## Trecho escolhido

Uma coisa óbvia, mas que a nossa meninice custava um pouco a atinar. A cada dia que passa, realmente, nos aproximamos mais da morte. E menos tempo nos sobra de vida. Meu avô materno dizia a mesma coisa usando um ditado que ninguém mais conhece: "Tempo e hora não se ata com soga".

Anos depois, estudei quatro anos de latim com o querido e saudoso professor Albino Seibel, nos quatro livros: Ludus Primus, Ludus Secundus, Ludus Tertius e Ludus Quartus. E nas aulas de latim aprendi uma célebre frase de Virgílio (Georgicas, livro III, v.284) que se referem a este tema do tempo.

"Fugit irreparabile tempus"... O tempo foge, perdido para sempre.

Virgílio estava a nos avisar o que outros também perceberiam: o tempo voa. Portanto, não devemos desperdiçar o tempo em frivolidades.

Lembro disso quando vou visitar pessoas e elas estão vidradas em novelas da Globo. Eu mesmo me surpreendo perdendo tempo escutando discursos de políticos em redes de TV, apesar de saber que aquilo tudo é grotesca mentira.

Muitos namorados e noivos perdem tempo em brigas inúteis, em mágoas que vão matar o amor, ao invés de ocupar a boca e a língua em beijos intermináveis.

Muitos casais perdem tempo pegando seus travesseiros e, aferrados estupidamente a seus pontos de vista e pisando duro, vão dormir em quartos separados. O que é de uma burrice oceânica, principalmente quando a discussão é no inverno e poderiam dormir abraçadinhos, empernados, como mamíferos felizes.

## Dados fornecidos

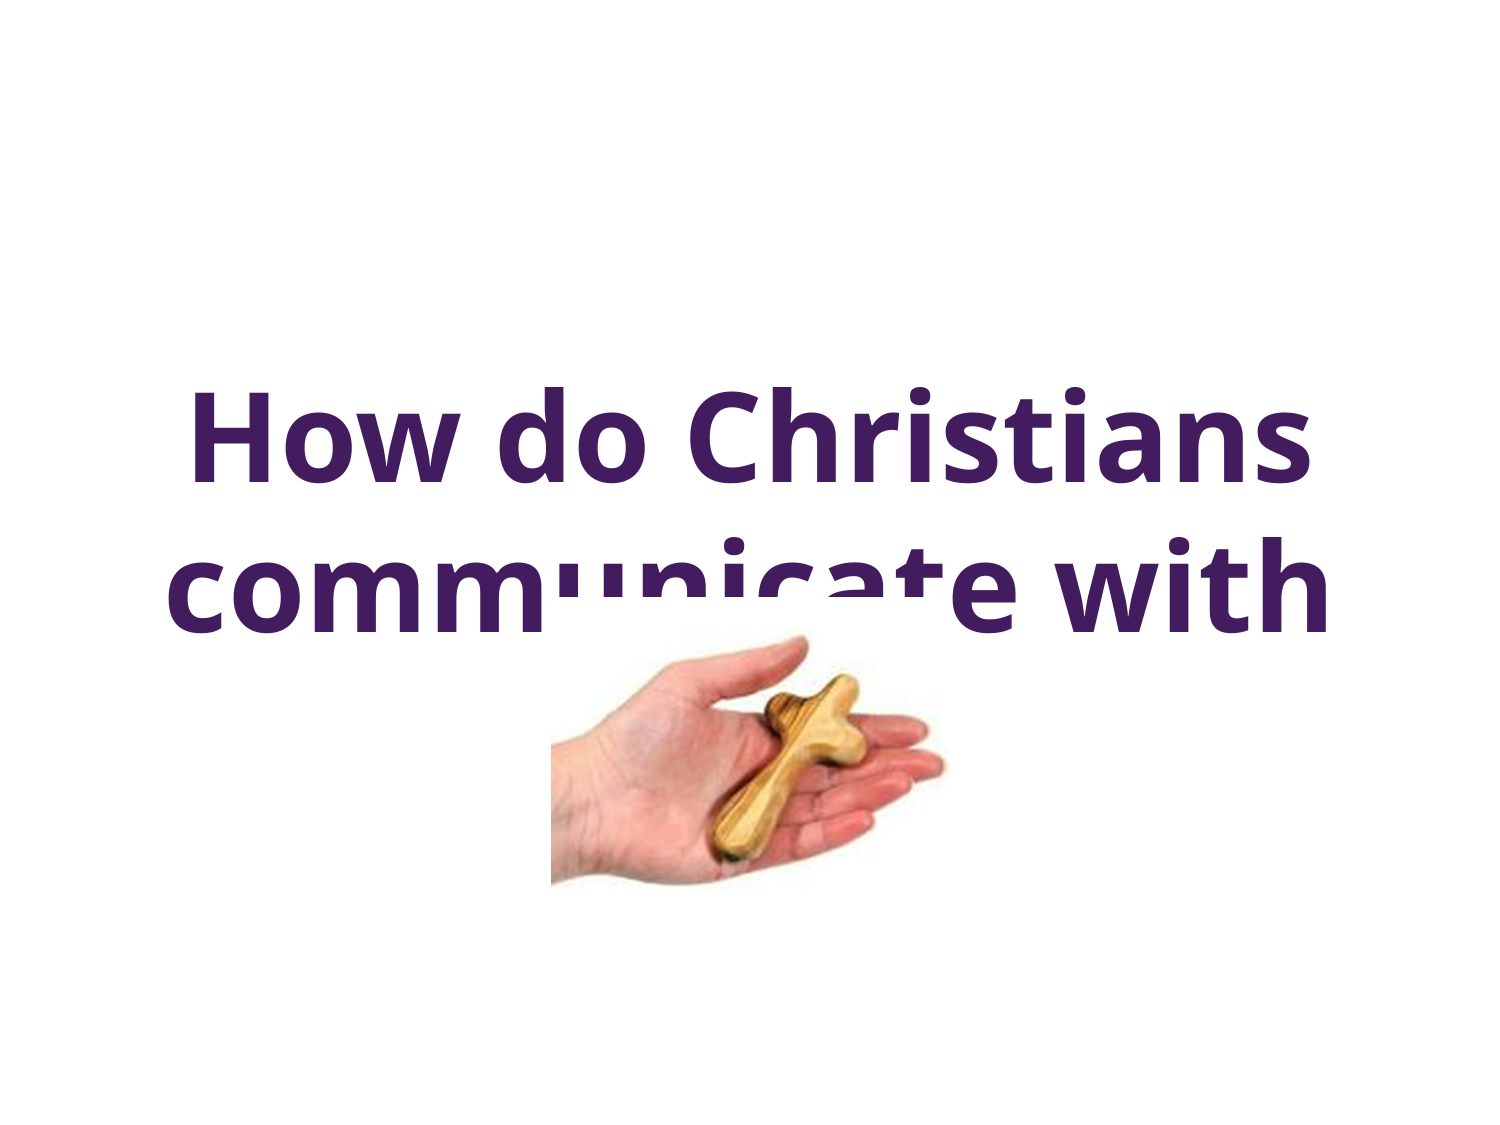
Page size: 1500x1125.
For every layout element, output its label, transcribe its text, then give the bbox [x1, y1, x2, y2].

title How do Christians communicate with God? [112, 349, 1388, 693]
picture [551, 597, 949, 994]
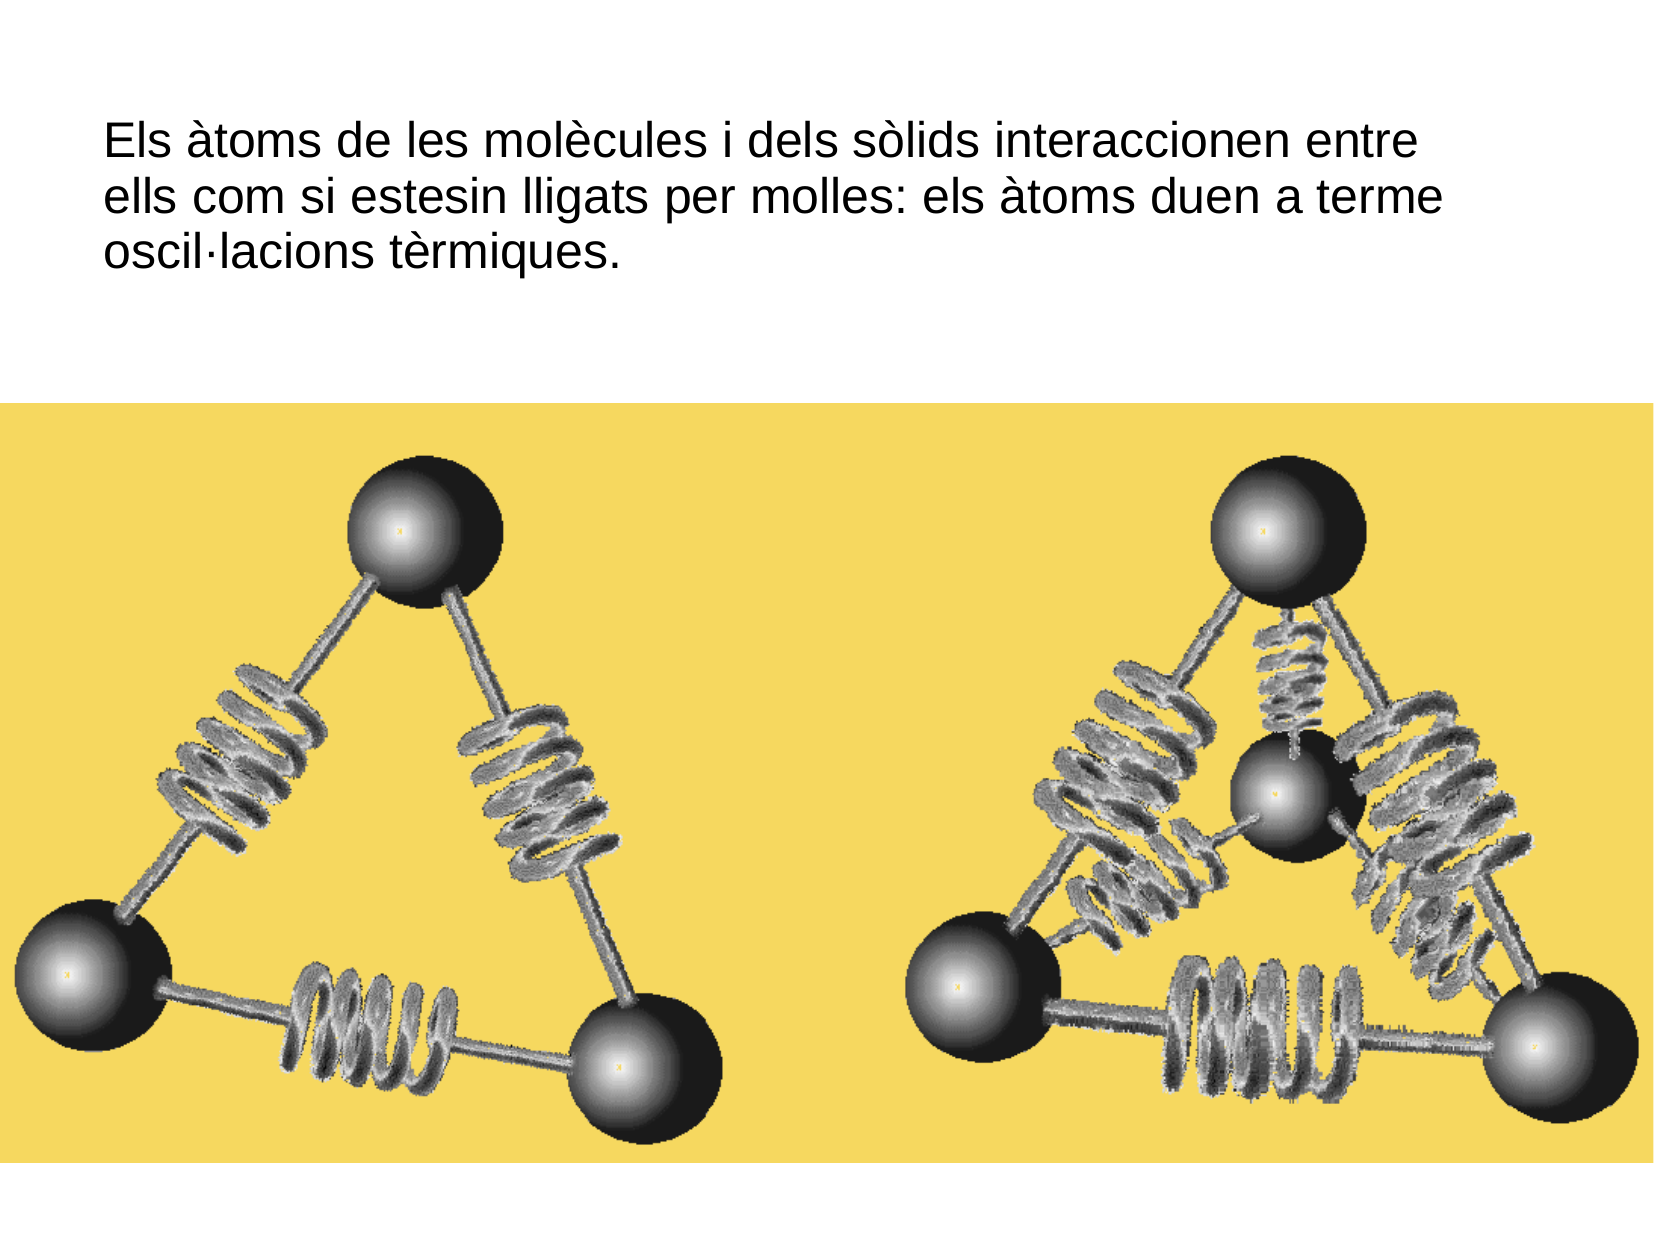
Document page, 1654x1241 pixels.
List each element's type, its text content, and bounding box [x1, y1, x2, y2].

picture [0, 403, 1654, 1163]
text_box Els àtoms de les molècules i dels sòlids interaccionen entre ells com si estesin lligats per molles: els àtoms duen a terme oscil·lacions tèrmiques. [88, 104, 1510, 288]
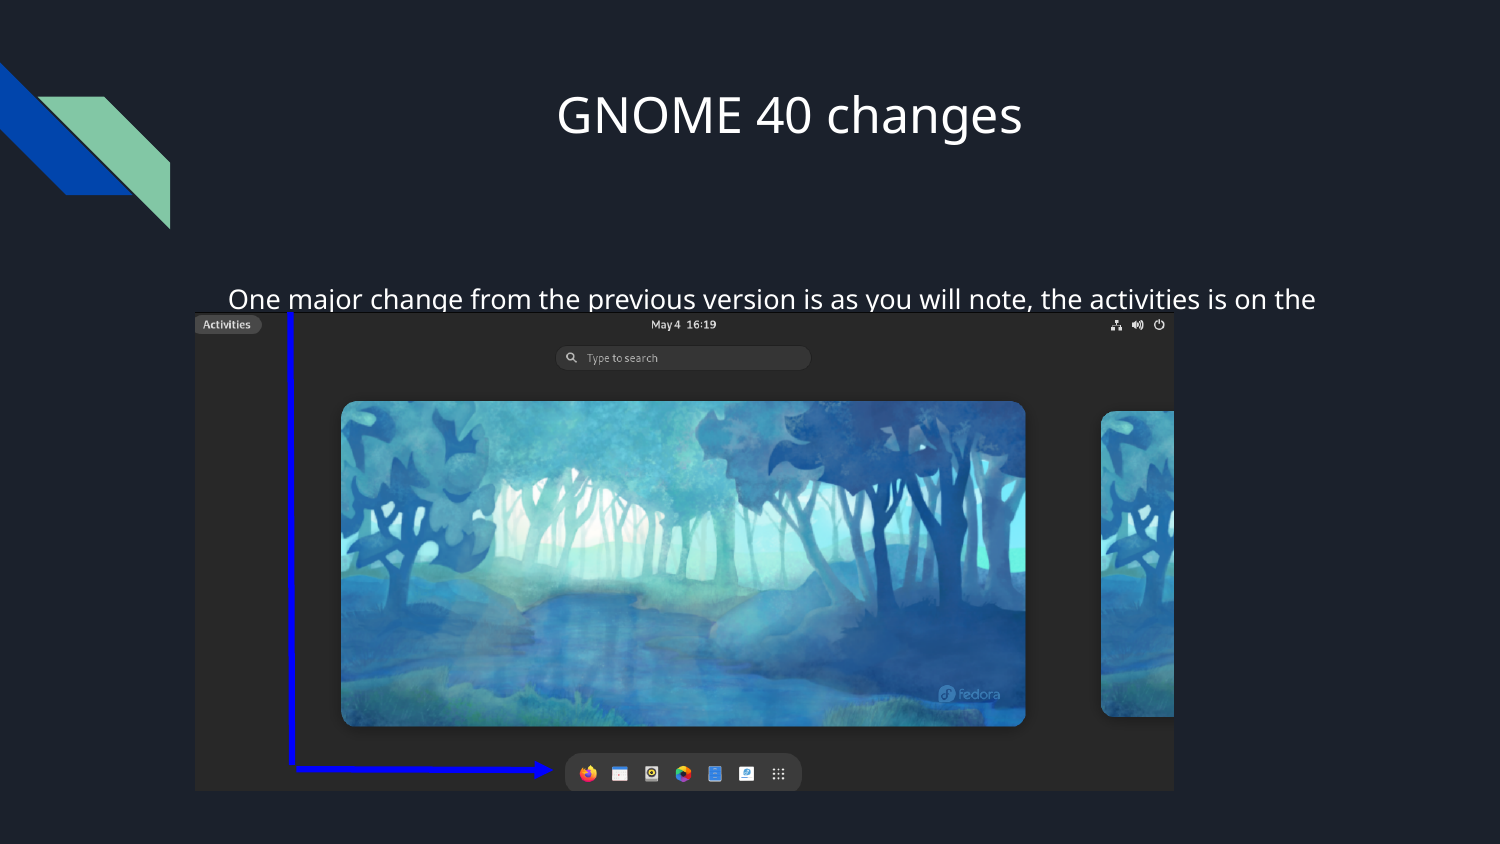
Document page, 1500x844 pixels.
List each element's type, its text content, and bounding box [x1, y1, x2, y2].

list One major change from the previous version is as you will note, the activities is on the bottom. [212, 260, 1368, 739]
title GNOME 40 changes [212, 64, 1368, 215]
picture [195, 312, 1174, 791]
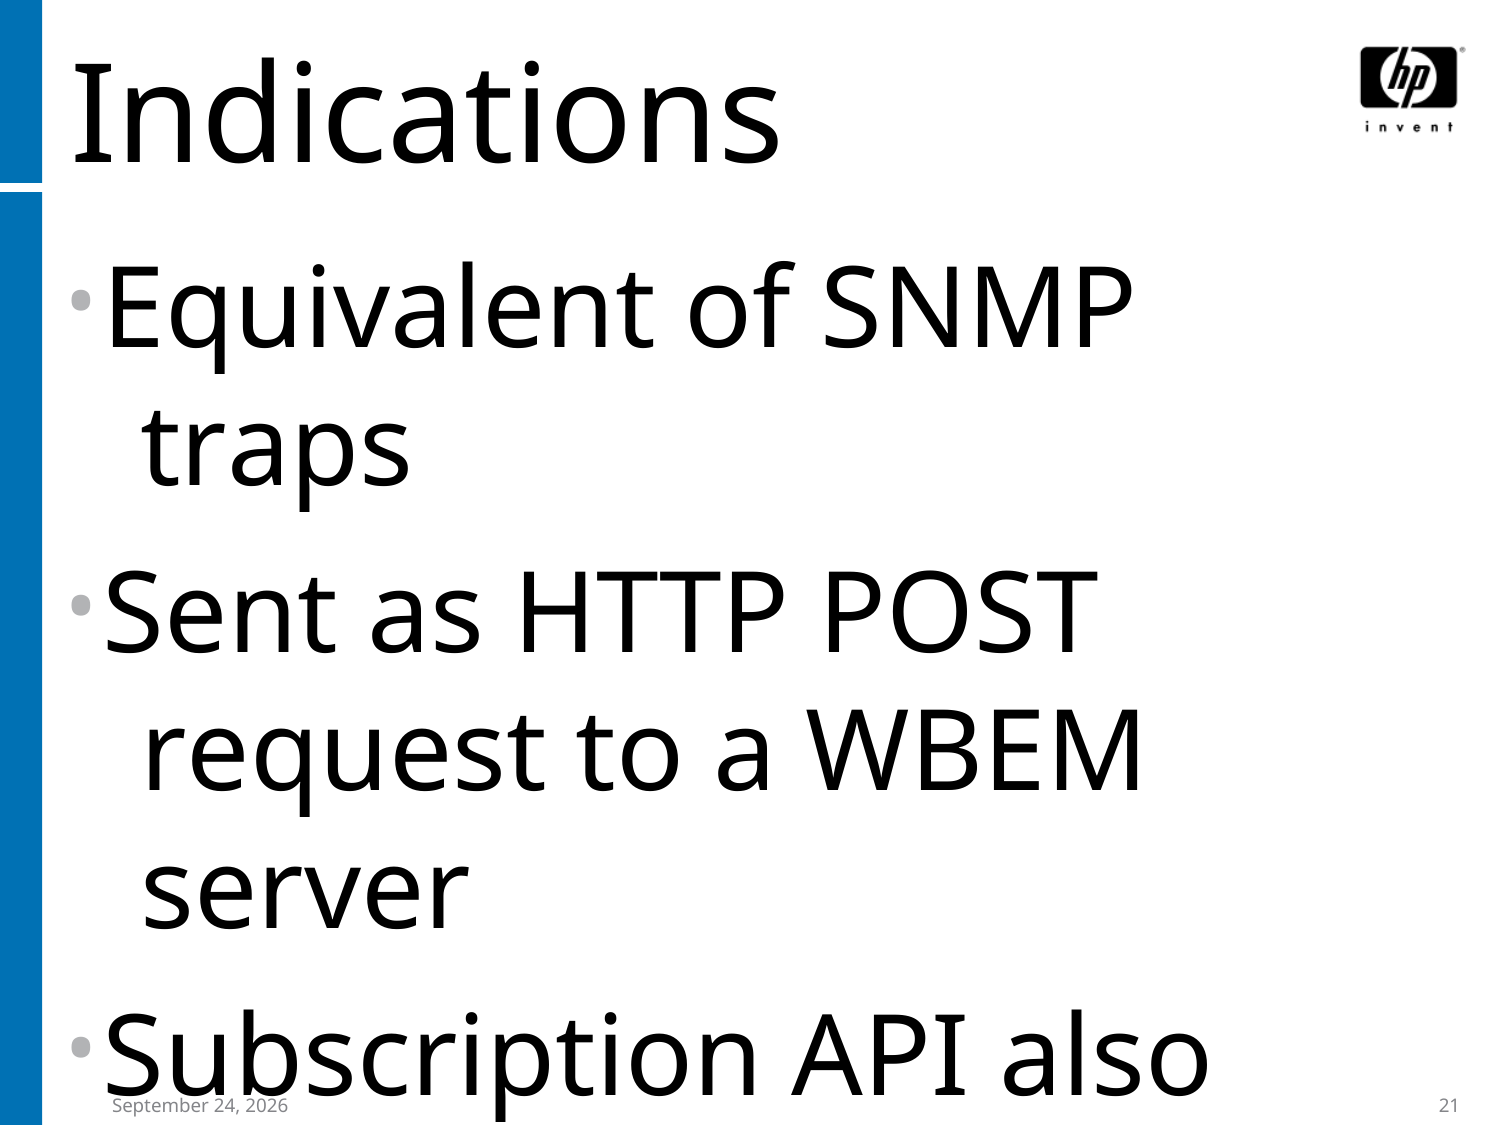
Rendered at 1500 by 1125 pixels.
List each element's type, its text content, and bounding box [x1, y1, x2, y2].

picture [1350, 37, 1472, 141]
title Indications [70, 18, 1322, 207]
list Equivalent of SNMP traps Sent as HTTP POST request to a WBEM server Subscription API also quite complicated [65, 237, 1423, 1063]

## Complete o seguinte
[A] No trecho escolhido, que ditado o avô materno usava para dizer a mesma coisa?
[B] Passe para o inglês esta frase do trecho escolhido: "Virgílio estava a nos avisar o que outros também perceberiam: o tempo voa."
[C] Prossiga o texto sobre o tempo que se perde, a partir do ponto em que ele termina.
O material não tem relação nenhuma com o que se pede aqui.

## Respostas por tarefa
[A] "Tempo e hora não se ata com soga".

[B] Virgil was warning us of what others would also come to realize: time flies.

[C]
Quanto tempo os proprietários de apartamentos perdem em exaustivas e intermináveis reuniões de condomínio? E muitas vezes os motivos são fúteis, um gatinho que miou, um cachorrinho que escapou para o corredor, um ar-condicionado pingando, um som que tocou mais alto, a desconfiança sempre presente de estar sendo logrado por todos...

Dia desses, na missa dominical da manhã na Catedral de Santa Maria, assisti a uma cena felliniana e que me tirou a concentração durante toda a celebração ministrada pelo meu amigo padre Ênio. Uma moça teclou seu celular e "falou" com alguém durante todo o tempo, alheia ao que se passava na igreja. E na hora da comunhão, botou o celular no bolso, levantou, comungou, voltou, sentou e voltou a teclar ao celular. Sem fazer juízo de valor, mas já fazendo, que valor teve a missa para essa jovem? Essa moça perdeu tempo, certamente.

Imagino que também os estudantes que façam uso do celular na sala de aula fiquem ausentes do processo educativo. Não estão nem aí para o conteúdo que o professor está tratando. Para não se incomodar, muitos professores não reclamam do aluno. Então, o aluno faz de conta que aprende. O professor faz de conta que ensina. O governo faz de conta que paga bem. As famílias fazem de conta que os filhos vão ter emprego depois da formatura.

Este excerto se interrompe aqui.